## THE TASK
Pull out every line of the listing below where "round" appears.

## TASK MATERIAL

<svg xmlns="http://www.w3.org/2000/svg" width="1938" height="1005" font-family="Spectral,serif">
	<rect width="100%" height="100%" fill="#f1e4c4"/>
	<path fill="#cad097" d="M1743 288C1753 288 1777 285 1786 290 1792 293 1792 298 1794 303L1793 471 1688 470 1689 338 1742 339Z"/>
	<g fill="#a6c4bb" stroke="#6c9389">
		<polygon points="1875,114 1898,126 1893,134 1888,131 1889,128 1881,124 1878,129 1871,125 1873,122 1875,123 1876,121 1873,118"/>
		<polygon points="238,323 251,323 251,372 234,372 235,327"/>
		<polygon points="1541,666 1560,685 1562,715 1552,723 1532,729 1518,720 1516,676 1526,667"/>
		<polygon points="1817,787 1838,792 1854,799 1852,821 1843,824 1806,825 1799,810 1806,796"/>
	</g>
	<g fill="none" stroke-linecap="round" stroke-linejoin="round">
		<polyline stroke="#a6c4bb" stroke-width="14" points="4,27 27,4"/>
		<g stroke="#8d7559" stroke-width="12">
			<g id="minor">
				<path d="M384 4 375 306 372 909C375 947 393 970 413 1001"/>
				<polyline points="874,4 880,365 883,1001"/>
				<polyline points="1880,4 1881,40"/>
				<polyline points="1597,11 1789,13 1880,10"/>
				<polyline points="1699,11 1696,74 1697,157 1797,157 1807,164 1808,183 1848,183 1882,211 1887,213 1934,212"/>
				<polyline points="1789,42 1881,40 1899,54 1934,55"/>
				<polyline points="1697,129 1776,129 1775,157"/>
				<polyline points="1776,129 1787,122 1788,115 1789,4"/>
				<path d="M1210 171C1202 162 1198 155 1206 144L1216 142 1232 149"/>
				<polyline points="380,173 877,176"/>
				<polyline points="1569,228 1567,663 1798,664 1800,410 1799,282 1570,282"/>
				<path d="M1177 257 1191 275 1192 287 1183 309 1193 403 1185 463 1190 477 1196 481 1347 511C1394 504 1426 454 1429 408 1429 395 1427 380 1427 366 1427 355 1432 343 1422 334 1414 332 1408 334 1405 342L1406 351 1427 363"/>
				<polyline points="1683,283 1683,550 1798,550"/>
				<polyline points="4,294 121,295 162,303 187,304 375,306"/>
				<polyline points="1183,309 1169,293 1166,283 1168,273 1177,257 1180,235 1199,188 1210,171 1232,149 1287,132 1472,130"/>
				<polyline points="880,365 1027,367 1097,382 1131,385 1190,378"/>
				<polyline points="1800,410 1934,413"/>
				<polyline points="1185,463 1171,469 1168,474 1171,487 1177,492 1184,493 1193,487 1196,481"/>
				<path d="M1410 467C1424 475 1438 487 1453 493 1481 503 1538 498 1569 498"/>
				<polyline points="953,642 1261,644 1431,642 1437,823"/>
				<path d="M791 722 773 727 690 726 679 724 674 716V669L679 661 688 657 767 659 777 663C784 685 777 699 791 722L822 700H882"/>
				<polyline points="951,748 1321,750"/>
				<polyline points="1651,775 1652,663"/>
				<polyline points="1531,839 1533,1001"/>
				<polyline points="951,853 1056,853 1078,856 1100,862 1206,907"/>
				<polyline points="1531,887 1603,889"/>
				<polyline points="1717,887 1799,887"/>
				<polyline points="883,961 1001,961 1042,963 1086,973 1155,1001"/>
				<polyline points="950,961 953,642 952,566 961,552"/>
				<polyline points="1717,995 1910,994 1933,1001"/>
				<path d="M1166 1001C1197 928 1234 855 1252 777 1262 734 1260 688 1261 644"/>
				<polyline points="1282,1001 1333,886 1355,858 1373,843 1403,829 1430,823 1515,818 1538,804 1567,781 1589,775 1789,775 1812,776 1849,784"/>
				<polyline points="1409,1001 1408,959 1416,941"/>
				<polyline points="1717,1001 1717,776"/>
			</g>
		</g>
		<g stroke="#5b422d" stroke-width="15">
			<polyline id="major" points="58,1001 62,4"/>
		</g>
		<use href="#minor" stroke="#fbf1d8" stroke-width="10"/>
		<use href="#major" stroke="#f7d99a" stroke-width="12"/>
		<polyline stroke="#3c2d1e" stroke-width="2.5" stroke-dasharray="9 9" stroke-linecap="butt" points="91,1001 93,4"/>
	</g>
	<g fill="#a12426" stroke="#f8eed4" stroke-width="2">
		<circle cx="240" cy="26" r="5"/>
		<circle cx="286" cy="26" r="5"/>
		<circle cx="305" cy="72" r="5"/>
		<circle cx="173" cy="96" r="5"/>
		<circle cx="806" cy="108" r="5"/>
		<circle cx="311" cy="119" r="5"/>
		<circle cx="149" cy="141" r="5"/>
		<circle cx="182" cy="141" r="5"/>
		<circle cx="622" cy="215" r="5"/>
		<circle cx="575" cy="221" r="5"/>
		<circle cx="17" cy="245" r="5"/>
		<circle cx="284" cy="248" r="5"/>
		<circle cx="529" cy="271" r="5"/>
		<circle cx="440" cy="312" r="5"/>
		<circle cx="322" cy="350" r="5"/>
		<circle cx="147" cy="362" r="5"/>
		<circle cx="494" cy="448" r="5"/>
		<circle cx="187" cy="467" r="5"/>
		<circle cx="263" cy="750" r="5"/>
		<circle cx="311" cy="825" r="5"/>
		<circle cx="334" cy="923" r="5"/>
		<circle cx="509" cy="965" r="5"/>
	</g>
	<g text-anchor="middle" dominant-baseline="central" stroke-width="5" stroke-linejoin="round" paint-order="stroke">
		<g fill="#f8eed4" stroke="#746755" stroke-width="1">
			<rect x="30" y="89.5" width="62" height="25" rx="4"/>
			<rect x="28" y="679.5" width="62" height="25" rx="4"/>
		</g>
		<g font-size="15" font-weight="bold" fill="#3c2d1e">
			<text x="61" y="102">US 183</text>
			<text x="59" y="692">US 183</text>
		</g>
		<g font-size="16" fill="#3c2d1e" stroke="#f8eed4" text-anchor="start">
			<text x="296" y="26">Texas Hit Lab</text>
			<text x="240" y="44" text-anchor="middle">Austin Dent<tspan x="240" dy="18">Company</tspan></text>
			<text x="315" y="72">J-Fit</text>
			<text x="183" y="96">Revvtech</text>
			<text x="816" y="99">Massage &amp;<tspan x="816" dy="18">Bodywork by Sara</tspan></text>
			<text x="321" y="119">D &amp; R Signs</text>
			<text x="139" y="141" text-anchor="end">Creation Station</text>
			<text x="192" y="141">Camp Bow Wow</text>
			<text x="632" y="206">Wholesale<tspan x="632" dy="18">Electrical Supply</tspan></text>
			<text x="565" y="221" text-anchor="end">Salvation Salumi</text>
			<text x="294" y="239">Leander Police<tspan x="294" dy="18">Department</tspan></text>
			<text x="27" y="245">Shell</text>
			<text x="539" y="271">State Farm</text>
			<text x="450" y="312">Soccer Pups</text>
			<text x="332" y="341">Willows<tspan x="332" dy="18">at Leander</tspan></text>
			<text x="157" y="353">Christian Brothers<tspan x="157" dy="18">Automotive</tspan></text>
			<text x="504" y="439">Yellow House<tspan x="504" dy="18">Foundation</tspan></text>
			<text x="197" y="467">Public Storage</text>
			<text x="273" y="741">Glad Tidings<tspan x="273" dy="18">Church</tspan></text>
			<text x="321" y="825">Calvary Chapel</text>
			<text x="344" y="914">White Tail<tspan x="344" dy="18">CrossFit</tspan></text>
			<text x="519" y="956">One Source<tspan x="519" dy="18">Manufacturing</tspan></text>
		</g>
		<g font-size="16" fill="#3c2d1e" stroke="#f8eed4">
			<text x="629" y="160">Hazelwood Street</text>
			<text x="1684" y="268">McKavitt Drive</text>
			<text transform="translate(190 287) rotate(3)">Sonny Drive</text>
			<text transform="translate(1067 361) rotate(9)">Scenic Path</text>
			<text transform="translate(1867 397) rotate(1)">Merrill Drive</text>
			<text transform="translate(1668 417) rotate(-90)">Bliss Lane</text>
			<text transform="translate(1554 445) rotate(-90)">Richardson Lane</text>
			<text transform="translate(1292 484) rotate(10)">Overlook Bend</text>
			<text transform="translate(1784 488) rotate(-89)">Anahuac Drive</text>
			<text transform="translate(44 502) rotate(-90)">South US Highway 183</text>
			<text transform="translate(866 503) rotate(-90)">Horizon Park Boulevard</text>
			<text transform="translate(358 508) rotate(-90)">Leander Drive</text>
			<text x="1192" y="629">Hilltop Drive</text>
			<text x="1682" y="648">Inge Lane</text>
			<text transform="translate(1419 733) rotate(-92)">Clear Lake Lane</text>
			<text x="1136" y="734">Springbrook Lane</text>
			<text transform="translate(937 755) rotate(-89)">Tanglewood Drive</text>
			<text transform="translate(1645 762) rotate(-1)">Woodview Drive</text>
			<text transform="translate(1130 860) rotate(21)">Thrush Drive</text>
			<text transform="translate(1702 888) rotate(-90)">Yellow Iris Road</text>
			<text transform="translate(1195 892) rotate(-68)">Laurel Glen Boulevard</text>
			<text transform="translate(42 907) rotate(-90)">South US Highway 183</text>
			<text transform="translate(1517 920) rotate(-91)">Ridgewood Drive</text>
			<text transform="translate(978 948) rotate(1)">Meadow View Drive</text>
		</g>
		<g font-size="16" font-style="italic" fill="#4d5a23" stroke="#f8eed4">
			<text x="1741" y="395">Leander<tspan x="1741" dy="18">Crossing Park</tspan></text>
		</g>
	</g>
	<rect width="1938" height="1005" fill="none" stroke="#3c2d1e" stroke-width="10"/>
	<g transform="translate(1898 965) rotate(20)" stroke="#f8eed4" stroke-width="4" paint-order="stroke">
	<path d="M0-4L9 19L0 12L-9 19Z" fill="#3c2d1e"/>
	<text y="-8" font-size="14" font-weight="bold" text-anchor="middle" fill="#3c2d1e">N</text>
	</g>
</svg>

## RESPONSE
	<g fill="none" stroke-linecap="round" stroke-linejoin="round">
	<g text-anchor="middle" dominant-baseline="central" stroke-width="5" stroke-linejoin="round" paint-order="stroke">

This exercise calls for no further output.